> **Texto para revisión**
:::

Raymundo Riva Palacio
Tras el último debate presidencial, en las ciclónicas tres semanas de campaña para cambiar las preferencias electorales, el temor creciente, como hace seis años, es si existirá un conflicto post-electoral. Nadie duda que si perdieran Josefina Vázquez Mota o Enrique Peña Nieto reconocerían la derrota; las preocupaciones se centran en Andrés Manuel López Obrador. No es un prejuicio. El candidato de la izquierda ha sido consistente: si no gana, trata de arrebatar. Así lo hizo cuando perdió la gubernatura de Tabasco en 1994 ante Roberto Madrazo, y en 2006 cuando perdió la Presidencia ante Felipe Calderón.

:::

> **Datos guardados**
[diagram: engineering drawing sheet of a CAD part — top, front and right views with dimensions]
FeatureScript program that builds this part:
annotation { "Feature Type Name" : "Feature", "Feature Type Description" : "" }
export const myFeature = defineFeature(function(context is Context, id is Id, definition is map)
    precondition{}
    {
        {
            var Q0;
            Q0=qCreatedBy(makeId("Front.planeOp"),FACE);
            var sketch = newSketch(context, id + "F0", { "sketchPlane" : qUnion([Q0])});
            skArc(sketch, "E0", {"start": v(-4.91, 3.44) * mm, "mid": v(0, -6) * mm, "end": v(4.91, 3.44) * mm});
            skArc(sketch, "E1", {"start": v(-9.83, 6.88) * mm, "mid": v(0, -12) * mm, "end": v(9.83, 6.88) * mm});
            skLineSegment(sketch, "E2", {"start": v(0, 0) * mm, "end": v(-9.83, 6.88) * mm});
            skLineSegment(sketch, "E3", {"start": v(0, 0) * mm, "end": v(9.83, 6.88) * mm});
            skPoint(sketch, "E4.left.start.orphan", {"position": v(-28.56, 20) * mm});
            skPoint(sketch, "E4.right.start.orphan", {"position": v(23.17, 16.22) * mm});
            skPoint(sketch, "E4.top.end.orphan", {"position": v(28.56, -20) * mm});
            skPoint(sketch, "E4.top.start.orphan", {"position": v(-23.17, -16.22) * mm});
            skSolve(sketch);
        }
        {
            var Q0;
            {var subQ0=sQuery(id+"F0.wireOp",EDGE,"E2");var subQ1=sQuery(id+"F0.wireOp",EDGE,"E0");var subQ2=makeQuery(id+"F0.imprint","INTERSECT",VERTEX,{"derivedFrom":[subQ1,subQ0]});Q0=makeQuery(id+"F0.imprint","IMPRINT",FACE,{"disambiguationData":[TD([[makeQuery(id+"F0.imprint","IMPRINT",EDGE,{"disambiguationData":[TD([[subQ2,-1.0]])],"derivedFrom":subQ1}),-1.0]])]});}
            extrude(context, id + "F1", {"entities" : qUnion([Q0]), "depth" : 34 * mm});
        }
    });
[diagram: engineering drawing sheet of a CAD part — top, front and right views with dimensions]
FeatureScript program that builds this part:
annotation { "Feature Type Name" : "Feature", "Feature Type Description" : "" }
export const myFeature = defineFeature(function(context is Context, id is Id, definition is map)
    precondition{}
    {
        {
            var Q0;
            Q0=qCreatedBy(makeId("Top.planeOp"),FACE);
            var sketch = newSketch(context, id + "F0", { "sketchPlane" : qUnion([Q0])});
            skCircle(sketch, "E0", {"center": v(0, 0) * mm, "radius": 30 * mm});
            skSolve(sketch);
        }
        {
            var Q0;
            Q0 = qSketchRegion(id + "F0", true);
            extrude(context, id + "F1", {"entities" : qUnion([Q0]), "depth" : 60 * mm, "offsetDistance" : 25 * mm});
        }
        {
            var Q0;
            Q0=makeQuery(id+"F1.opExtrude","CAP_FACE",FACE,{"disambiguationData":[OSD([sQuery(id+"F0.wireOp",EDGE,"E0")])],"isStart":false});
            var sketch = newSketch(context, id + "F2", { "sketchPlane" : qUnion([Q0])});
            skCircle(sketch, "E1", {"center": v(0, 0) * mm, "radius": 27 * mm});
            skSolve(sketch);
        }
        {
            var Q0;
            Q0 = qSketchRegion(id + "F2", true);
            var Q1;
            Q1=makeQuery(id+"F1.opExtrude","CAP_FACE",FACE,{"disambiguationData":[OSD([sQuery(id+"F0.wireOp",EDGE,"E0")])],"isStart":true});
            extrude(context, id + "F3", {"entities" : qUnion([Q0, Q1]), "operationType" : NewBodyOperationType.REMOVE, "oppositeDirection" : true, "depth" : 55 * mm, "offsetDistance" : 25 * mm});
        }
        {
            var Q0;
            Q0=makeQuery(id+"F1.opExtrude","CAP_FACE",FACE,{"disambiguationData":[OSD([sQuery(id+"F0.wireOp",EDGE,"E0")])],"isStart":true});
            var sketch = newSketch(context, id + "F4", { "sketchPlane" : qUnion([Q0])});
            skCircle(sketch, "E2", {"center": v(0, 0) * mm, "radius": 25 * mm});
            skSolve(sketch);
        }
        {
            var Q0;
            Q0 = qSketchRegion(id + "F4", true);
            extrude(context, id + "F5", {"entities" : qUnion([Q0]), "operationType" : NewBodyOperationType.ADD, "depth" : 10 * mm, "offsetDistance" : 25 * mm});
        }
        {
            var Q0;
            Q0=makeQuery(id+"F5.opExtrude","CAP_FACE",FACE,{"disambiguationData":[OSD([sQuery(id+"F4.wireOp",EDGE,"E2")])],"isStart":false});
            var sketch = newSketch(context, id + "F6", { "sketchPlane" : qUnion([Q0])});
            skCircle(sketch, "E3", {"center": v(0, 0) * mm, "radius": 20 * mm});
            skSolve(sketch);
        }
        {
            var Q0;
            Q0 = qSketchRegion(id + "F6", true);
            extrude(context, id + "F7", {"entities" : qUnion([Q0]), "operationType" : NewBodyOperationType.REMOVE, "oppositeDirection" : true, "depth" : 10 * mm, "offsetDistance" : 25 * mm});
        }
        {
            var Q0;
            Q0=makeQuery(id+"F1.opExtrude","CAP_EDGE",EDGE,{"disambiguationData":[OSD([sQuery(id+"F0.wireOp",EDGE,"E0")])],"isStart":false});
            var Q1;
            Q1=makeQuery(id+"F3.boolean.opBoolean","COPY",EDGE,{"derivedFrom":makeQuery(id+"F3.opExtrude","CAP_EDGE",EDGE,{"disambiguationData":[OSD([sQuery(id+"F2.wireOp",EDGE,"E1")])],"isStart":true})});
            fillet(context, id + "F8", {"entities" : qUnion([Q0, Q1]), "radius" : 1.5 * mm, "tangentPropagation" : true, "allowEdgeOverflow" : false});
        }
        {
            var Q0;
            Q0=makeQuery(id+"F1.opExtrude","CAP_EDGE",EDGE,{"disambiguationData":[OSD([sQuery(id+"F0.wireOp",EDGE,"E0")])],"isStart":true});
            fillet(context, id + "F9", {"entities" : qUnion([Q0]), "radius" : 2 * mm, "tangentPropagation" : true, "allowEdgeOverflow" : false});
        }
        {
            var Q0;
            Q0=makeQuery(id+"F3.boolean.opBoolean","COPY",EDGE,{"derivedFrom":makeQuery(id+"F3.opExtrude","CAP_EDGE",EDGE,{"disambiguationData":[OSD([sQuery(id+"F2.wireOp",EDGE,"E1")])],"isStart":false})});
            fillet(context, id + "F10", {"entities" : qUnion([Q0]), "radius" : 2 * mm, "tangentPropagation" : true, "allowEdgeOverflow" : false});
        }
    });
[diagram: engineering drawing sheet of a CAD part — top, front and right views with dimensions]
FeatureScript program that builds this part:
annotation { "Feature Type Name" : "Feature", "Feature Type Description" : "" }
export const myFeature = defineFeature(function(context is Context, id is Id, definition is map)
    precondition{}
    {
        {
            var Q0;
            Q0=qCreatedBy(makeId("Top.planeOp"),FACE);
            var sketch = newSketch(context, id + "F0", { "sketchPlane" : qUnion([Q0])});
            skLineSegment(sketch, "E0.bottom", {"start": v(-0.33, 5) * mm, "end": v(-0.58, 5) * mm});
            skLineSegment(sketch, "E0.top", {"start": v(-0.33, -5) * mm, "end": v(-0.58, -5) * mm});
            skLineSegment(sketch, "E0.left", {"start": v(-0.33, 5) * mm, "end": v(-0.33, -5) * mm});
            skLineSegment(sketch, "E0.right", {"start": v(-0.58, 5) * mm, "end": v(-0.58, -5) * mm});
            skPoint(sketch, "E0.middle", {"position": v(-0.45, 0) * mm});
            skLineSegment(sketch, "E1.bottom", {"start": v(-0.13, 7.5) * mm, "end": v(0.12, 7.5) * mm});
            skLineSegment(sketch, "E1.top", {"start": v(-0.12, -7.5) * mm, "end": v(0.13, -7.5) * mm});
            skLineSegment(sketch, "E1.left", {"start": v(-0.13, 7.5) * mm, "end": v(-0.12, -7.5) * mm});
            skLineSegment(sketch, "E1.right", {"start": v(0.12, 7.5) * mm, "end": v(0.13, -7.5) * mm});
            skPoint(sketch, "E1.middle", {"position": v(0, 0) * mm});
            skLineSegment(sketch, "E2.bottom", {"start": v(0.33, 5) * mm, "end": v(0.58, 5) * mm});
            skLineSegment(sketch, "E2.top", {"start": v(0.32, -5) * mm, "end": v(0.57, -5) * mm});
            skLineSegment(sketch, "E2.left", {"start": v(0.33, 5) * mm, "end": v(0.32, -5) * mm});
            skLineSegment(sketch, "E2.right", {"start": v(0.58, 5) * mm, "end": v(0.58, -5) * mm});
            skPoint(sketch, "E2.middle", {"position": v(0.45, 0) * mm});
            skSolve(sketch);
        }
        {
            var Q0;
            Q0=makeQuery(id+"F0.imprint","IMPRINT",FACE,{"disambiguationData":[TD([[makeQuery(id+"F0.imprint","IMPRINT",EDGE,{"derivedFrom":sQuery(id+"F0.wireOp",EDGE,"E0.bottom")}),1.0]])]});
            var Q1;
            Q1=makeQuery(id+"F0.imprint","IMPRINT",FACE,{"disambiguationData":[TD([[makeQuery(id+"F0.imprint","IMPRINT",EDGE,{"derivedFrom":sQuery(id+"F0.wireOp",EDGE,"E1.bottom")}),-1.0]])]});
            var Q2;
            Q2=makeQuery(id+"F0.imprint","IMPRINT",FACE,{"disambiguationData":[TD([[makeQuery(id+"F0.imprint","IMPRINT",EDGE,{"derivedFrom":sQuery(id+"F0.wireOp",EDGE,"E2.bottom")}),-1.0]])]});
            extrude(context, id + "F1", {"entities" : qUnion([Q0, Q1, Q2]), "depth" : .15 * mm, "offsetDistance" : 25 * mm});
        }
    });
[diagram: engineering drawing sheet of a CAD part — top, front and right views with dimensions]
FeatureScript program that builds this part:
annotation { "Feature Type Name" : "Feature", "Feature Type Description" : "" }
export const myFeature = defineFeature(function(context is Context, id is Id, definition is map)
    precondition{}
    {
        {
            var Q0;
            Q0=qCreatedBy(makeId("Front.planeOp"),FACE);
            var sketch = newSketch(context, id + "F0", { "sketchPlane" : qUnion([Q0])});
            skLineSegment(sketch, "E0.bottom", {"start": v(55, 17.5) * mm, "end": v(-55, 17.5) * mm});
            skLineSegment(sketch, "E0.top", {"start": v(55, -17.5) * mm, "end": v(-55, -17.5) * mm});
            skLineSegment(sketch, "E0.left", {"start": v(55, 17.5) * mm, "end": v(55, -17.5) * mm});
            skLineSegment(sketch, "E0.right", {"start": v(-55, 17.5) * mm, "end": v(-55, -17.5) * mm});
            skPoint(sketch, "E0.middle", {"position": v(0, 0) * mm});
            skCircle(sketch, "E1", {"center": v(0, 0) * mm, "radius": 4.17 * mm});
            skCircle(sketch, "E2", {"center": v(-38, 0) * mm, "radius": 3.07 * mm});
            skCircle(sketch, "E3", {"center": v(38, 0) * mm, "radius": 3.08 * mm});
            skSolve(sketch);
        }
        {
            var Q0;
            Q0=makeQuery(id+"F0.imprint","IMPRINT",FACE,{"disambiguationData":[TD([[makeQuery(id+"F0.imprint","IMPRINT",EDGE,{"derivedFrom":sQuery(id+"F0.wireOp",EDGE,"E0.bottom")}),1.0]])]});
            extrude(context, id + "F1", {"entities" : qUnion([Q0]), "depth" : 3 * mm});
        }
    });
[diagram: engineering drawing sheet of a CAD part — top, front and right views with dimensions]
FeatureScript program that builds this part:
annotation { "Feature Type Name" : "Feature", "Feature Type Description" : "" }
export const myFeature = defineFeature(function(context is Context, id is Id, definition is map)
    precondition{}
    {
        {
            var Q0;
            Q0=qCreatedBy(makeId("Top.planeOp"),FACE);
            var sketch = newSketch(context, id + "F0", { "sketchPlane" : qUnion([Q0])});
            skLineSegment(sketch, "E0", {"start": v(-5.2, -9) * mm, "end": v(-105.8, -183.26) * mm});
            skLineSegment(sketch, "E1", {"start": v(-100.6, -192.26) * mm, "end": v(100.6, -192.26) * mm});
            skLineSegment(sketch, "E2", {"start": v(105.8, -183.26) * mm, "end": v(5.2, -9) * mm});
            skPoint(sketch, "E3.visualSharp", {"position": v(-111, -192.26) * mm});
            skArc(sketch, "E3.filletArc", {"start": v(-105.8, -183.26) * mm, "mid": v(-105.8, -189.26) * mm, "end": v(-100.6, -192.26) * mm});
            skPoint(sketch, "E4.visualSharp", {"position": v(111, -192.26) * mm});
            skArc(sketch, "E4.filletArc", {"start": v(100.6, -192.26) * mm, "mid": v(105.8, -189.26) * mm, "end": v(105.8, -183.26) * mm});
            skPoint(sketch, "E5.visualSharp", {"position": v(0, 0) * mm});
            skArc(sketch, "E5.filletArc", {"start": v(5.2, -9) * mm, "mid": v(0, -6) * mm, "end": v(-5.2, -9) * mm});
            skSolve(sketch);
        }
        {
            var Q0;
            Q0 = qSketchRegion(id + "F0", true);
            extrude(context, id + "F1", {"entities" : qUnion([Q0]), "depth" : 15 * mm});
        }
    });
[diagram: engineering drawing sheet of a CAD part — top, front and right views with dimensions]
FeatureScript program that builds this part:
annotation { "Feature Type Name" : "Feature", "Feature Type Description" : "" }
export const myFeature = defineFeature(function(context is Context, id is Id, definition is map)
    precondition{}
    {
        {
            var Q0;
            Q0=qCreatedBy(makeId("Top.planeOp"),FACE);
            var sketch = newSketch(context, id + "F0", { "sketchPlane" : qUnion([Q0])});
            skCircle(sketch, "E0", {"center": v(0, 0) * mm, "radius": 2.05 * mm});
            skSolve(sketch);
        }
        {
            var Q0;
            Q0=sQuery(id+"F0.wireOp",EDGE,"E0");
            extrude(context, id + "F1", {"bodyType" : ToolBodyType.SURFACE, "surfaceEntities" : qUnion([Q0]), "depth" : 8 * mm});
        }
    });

:::

> **Requisitos de la tarea**
Por favor, reproduce palabra por palabra el texto completo sobre el temor a un conflicto postelectoral. Los registros proceden de una fuente distinta.

> **Solución de la tarea**
Raymundo Riva Palacio
Tras el último debate presidencial, en las ciclónicas tres semanas de campaña para cambiar las preferencias electorales, el temor creciente, como hace seis años, es si existirá un conflicto post-electoral. Nadie duda que si perdieran Josefina Vázquez Mota o Enrique Peña Nieto reconocerían la derrota; las preocupaciones se centran en Andrés Manuel López Obrador. No es un prejuicio. El candidato de la izquierda ha sido consistente: si no gana, trata de arrebatar. Así lo hizo cuando perdió la gubernatura de Tabasco en 1994 ante Roberto Madrazo, y en 2006 cuando perdió la Presidencia ante Felipe Calderón.